Source extract:
>>>
First of all, I want to announce that New Life Church is open again each Thursday. Bible Study starts at 6 pm and worship is at 7 pm. Join us!
There are many Christians who attend church regularly but aren’t members of any particular church. The reasons for this vary, but most of these attenders either don’t see church membership as biblical or important. I want to challenge that thinking by saying church membership is a biblical concept.
Does the Bible explicitly say, “Thou shalt join a church?” Well, no. It doesn’t. But in all fairness, neither does the Bible say that God is a Trinity. There are, however, some doctrines (such as the Trinity) that Scripture teaches more implicitly rather than explicitly. Instead of being able to point to chapter and verse, we notice patterns developing, but this in no way makes it any less important.
For example, in the book of Acts, we see evidence that the early church kept track of its members. Before Pentecost, there were about 120 people that belonged to the church (Acts 1:15).
Then, after the Spirit was given and Peter proclaimed the gospel to the Jews who were in Jerusalem for the Feast, “those who received his word were baptized, and there were added that day about three thousand souls” (Acts 2:41). Added to what? Well, presumably, these new converts were added to the membership roll of the church. We see this pattern continue in Acts chapter 4 when Peter and John were jailed for preaching, “But many of those who had heard the word believed, and the number of the men came to about five thousand” (Acts 4:4). The membership roll continued to grow.
There is no question that the church kept track of who belonged to their number and who didn’t, and this wasn’t just the practice of the church in Jerusalem. The Corinthians seem to have been practicing church membership as well. In 1st Corinthians chapter five, Paul commands the church to expel the man who was sleeping with his father’s wife (5:1, 13). This clearly means that this man is not to be considered a member of the Corinthian Church any longer. In other words, he is to be removed formally and practically from church membership.
<<<
Written task A:
According to the church membership article, about how many people belonged to the church before Pentecost?
Written task B:
Condense the paragraph of the church membership article that begins "Then, after the Spirit was given" and keep its main facts.
Written task C:
Transcribe the stretch of the church membership article from "There are many" through "any less important.".
Work only from the church membership article.

Recorded information:
>>>
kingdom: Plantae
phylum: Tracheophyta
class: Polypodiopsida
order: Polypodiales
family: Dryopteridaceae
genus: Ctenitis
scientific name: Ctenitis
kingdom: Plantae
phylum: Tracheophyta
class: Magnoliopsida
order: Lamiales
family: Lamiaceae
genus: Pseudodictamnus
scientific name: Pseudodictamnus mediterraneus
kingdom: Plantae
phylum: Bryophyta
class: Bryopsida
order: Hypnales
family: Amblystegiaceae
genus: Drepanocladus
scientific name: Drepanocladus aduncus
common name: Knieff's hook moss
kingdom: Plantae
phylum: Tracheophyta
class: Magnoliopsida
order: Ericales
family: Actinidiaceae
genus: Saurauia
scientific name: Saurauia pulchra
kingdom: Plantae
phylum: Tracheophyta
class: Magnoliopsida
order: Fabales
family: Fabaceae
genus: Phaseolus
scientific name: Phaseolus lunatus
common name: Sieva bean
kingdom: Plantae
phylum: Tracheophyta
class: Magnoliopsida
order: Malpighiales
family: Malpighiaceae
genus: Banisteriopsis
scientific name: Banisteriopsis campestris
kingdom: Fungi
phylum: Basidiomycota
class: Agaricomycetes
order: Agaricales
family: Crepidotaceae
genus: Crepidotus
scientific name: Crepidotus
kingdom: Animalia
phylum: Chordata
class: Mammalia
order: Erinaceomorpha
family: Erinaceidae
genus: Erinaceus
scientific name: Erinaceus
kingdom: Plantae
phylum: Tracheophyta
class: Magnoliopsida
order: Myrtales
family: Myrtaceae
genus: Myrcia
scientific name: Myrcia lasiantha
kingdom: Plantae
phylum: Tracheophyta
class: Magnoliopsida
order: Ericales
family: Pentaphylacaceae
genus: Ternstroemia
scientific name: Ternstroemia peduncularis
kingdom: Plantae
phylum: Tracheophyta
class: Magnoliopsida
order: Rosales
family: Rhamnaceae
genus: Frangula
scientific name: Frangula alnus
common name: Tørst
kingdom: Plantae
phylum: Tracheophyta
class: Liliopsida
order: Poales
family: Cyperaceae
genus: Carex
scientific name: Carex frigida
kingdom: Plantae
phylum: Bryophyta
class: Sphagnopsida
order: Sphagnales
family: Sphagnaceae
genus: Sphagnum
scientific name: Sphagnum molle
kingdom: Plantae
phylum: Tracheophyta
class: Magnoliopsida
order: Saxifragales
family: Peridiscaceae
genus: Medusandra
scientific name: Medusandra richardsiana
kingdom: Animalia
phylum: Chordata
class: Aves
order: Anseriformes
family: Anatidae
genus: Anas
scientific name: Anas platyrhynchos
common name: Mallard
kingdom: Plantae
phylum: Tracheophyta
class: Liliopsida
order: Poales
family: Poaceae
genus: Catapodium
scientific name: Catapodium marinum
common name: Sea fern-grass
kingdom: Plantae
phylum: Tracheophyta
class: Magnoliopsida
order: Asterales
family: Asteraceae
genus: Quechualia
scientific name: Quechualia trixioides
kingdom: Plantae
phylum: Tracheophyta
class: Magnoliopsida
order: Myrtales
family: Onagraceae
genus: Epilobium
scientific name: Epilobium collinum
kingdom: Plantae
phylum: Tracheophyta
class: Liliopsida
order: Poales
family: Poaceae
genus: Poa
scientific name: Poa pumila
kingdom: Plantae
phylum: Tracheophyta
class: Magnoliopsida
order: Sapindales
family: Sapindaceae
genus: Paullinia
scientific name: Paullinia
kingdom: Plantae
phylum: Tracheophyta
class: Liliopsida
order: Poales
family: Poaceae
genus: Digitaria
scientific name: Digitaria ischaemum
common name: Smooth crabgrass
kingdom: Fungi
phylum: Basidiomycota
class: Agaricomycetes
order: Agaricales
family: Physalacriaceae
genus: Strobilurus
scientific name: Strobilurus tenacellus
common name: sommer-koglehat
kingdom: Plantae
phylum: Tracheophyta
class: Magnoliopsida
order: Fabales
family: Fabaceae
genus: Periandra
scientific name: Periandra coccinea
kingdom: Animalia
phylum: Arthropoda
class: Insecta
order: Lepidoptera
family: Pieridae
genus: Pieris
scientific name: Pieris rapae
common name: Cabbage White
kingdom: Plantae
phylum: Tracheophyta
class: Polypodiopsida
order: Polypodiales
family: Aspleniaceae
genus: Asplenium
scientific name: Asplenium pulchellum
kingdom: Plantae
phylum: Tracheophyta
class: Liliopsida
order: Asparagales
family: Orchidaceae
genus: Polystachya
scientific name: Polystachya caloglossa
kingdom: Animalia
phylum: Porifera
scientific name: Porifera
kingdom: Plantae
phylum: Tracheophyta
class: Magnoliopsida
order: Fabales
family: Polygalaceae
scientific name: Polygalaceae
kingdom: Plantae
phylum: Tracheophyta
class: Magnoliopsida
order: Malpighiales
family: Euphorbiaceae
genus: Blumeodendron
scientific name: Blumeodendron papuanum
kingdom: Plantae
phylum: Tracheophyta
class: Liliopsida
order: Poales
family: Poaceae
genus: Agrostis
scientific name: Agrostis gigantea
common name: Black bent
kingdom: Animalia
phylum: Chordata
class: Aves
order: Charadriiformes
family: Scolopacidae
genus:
<<<
Worked solution A:
About 120 people belonged to the church before Pentecost.

Worked solution B:
After the Spirit was given and Peter preached to the Jews in Jerusalem for the Feast, those who received his word were baptized, and about three thousand were added that day (Acts 2:41), presumably to the church's membership roll. The pattern continued in Acts 4. When Peter and John were jailed for preaching, many who heard the word believed, and the number of men reached about five thousand (Acts 4:4), so the roll kept growing.

Worked solution C:
There are many Christians who attend church regularly but aren’t members of any particular church. The reasons for this vary, but most of these attenders either don’t see church membership as biblical or important. I want to challenge that thinking by saying church membership is a biblical concept.
Does the Bible explicitly say, “Thou shalt join a church?” Well, no. It doesn’t. But in all fairness, neither does the Bible say that God is a Trinity. There are, however, some doctrines (such as the Trinity) that Scripture teaches more implicitly rather than explicitly. Instead of being able to point to chapter and verse, we notice patterns developing, but this in no way makes it any less important.